Collected data:
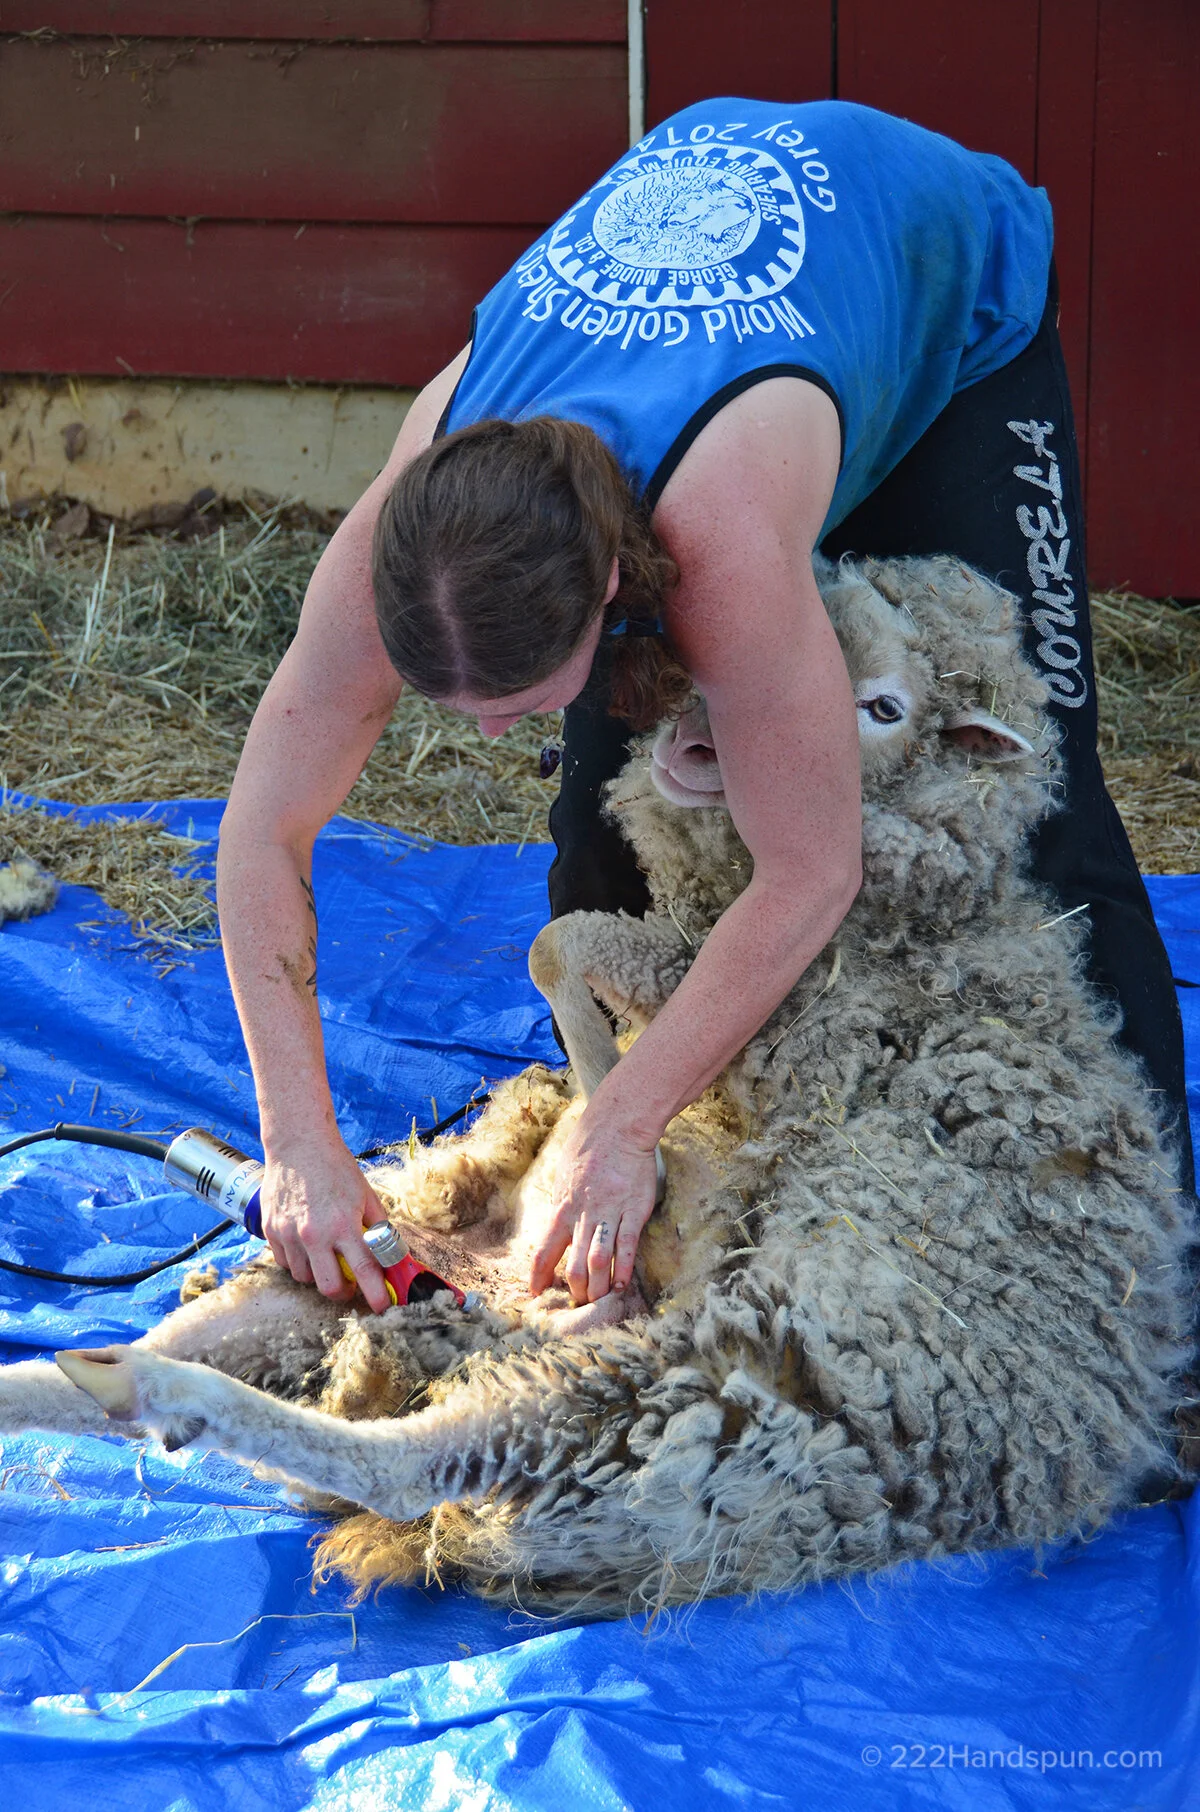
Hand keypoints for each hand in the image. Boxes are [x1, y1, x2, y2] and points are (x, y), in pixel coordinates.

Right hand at [260, 1138, 392, 1312]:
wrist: (298, 1144)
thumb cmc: (336, 1168)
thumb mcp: (367, 1195)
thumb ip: (379, 1228)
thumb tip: (392, 1255)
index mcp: (344, 1224)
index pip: (364, 1271)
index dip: (375, 1295)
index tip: (382, 1307)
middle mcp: (314, 1234)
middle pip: (328, 1287)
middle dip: (343, 1292)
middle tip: (349, 1283)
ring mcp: (289, 1233)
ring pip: (304, 1278)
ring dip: (319, 1273)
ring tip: (326, 1254)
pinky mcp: (270, 1230)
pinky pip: (285, 1263)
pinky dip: (297, 1261)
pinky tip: (306, 1245)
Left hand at [529, 1101, 658, 1303]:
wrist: (618, 1128)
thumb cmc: (588, 1148)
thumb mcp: (563, 1176)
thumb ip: (561, 1204)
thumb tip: (556, 1227)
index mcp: (562, 1207)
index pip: (545, 1249)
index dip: (538, 1275)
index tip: (535, 1292)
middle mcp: (583, 1214)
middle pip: (573, 1263)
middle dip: (574, 1289)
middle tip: (578, 1302)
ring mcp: (610, 1213)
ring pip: (599, 1260)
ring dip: (597, 1286)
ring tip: (598, 1300)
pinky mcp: (634, 1211)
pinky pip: (627, 1247)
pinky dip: (624, 1270)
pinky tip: (622, 1285)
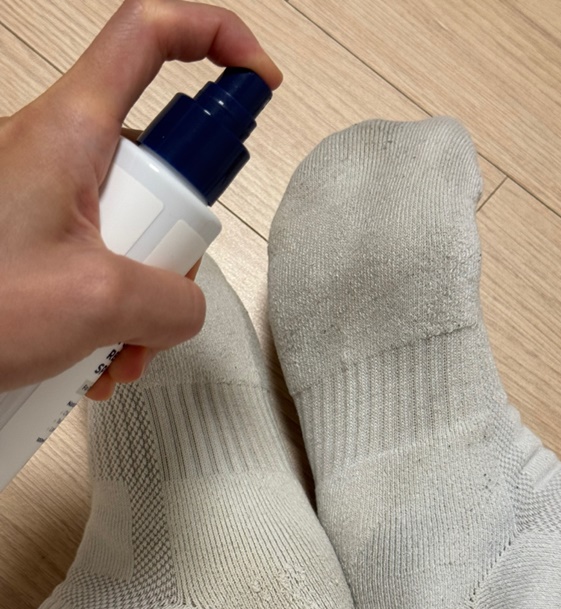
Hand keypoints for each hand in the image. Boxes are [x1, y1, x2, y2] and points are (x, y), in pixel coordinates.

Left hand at [0, 0, 281, 400]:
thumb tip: (186, 306)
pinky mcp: (39, 239)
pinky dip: (112, 310)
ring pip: (132, 226)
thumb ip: (173, 299)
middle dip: (176, 243)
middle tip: (158, 296)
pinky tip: (97, 356)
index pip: (150, 36)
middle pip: (156, 165)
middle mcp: (57, 153)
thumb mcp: (97, 302)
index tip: (256, 78)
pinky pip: (102, 258)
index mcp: (70, 131)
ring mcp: (47, 199)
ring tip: (118, 350)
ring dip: (143, 296)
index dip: (215, 38)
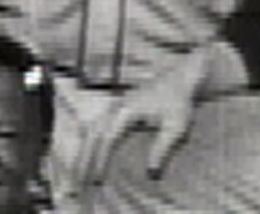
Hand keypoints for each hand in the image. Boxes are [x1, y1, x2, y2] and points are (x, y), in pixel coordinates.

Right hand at [76, 46, 210, 184]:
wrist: (178, 79)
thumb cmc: (178, 103)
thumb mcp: (176, 128)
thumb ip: (162, 149)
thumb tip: (151, 172)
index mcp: (127, 111)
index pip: (107, 139)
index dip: (100, 159)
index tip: (97, 177)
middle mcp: (116, 107)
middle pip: (93, 134)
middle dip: (85, 157)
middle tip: (82, 179)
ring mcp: (114, 104)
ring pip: (91, 128)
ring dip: (85, 149)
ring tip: (81, 170)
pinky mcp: (116, 106)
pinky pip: (96, 124)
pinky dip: (90, 140)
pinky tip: (88, 151)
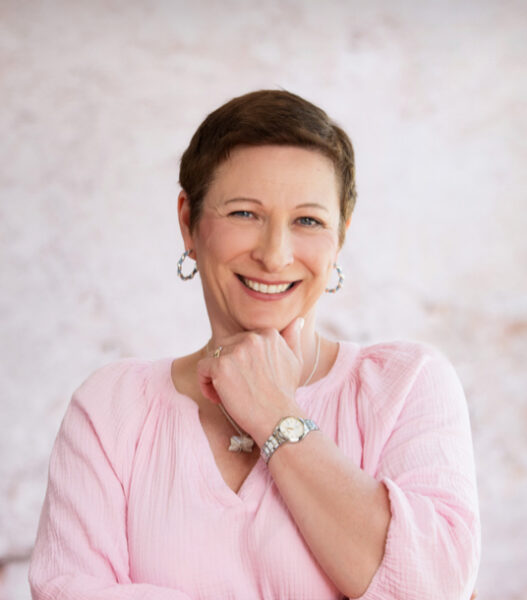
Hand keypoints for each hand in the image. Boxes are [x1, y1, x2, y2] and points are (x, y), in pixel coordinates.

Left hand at [196, 318, 305, 445]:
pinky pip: (202, 368)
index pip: (242, 340)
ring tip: (226, 394)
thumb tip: (297, 320)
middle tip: (236, 388)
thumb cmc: (285, 394)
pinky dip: (205, 384)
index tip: (246, 377)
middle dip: (227, 366)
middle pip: (226, 346)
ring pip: (213, 357)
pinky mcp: (221, 366)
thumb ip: (293, 339)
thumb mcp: (295, 362)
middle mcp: (252, 338)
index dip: (241, 359)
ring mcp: (236, 351)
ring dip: (216, 375)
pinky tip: (217, 397)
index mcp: (268, 333)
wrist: (278, 418)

▸ **Exercise goal**
Repeat every record precisely. Any picture among them stays out of the copy.

▸ **Task output**
Hand keypoints for each hand in the image. Boxes are [x1, y1, x2, y2] and points are (x, y), in pixel coordinates.

Right hand at [260, 1138, 392, 1312]:
wrist: (298, 1144)
thumb cmc: (336, 1168)
thumb mcp: (367, 1195)
thumb ip: (379, 1228)
thumb tip: (392, 1255)
index mcp: (344, 1224)
index pip: (364, 1271)
index dip: (375, 1295)
index tip: (382, 1307)
middle mcp: (314, 1234)
middle pip: (328, 1287)
middle dip: (343, 1292)
middle tip: (349, 1283)
ring mcp: (289, 1233)
ring pip: (304, 1278)
ring dip: (319, 1273)
ring tip: (326, 1254)
pinky mcp: (270, 1230)
pinky pip: (285, 1263)
pinky dip: (297, 1261)
pinky tip: (306, 1245)
Left hand at [529, 1101, 658, 1303]:
wrist: (618, 1128)
thumb cmc: (588, 1148)
thumb mcp: (563, 1176)
thumb ip: (561, 1204)
thumb tip: (556, 1227)
index mcp: (562, 1207)
index pip: (545, 1249)
index dip: (538, 1275)
index tip: (535, 1292)
middle mcp: (583, 1214)
middle pip: (573, 1263)
middle dip: (574, 1289)
middle tip: (578, 1302)
ring mcp: (610, 1213)
ring pip: (599, 1260)
ring dip: (597, 1286)
ring tip: (598, 1300)
pinky mcp: (634, 1211)
pinky pip: (627, 1247)
pinky dip: (624, 1270)
pinky tip: (622, 1285)
Hand keypoints for each hand in the image. Boxes are [x1, y1, x2, y2] and points are (x, y), in pixel coordinates.

Left hand at [0, 0, 281, 400]:
thumb tip: (186, 306)
pinky mcp: (39, 239)
pinky dip: (112, 310)
ring pip: (132, 226)
thumb ip: (173, 299)
middle dip: (176, 243)
middle tip: (158, 296)
pinky tip: (97, 356)
index pip: (150, 36)
middle pip: (156, 165)
middle mcp: (57, 153)
thumb mcp: (97, 302)
index tip: (256, 78)
pinky pip: (102, 258)
index mcp: (70, 131)
ring mcp: (47, 199)
ring tip: (118, 350)
ring dip: (143, 296)
index dip: (215, 38)
Hand keypoints for each hand in the image. Boxes are [x1, y1, x2, y2] and points are (x, y), in pixel coordinates.

Right hand at [76, 46, 210, 184]:
wrist: (178, 79)
thumb cmc: (178, 103)
thumb mcp: (176, 128)
thumb ip: (162, 149)
thumb tip: (151, 172)
index mcp: (127, 111)
index pip: (107, 139)
index dip: (100, 159)
index tip: (97, 177)
middle mcp: (116, 107)
middle pip: (93, 134)
middle dip: (85, 157)
middle tip: (82, 179)
ring mcp: (114, 104)
ring pip: (91, 128)
ring dip: (85, 149)
ring tip: (81, 170)
pinky mcp: (116, 106)
pinky pip: (96, 124)
pinky dip: (90, 140)
pinky tip: (88, 151)
Hand keypoints for each hand in the image. Boxes are [x1, y1, x2, y2] and points are (x, y), in pixel coordinates.

Left hand at [196, 318, 305, 445]:
pinky pip: (202, 368)
index pip: (242, 340)
ring tip: (226, 394)
thumb tip: (297, 320)
middle tip: (236, 388)
thumb cmc: (285, 394)
pinky dip: (205, 384)
index tip: (246, 377)
middle dip: (227, 366)
middle pip: (226, 346)
ring pip: (213, 357)
pinky mcp: (221, 366)
thumb ip: (293, 339)
thumb mcp: (295, 362)
middle mcp: (252, 338)
index dip: (241, 359)
ring mcp: (236, 351)
ring dip: (216, 375)
pinky tip: (217, 397)
index mcp: (268, 333)
wrist: (278, 418)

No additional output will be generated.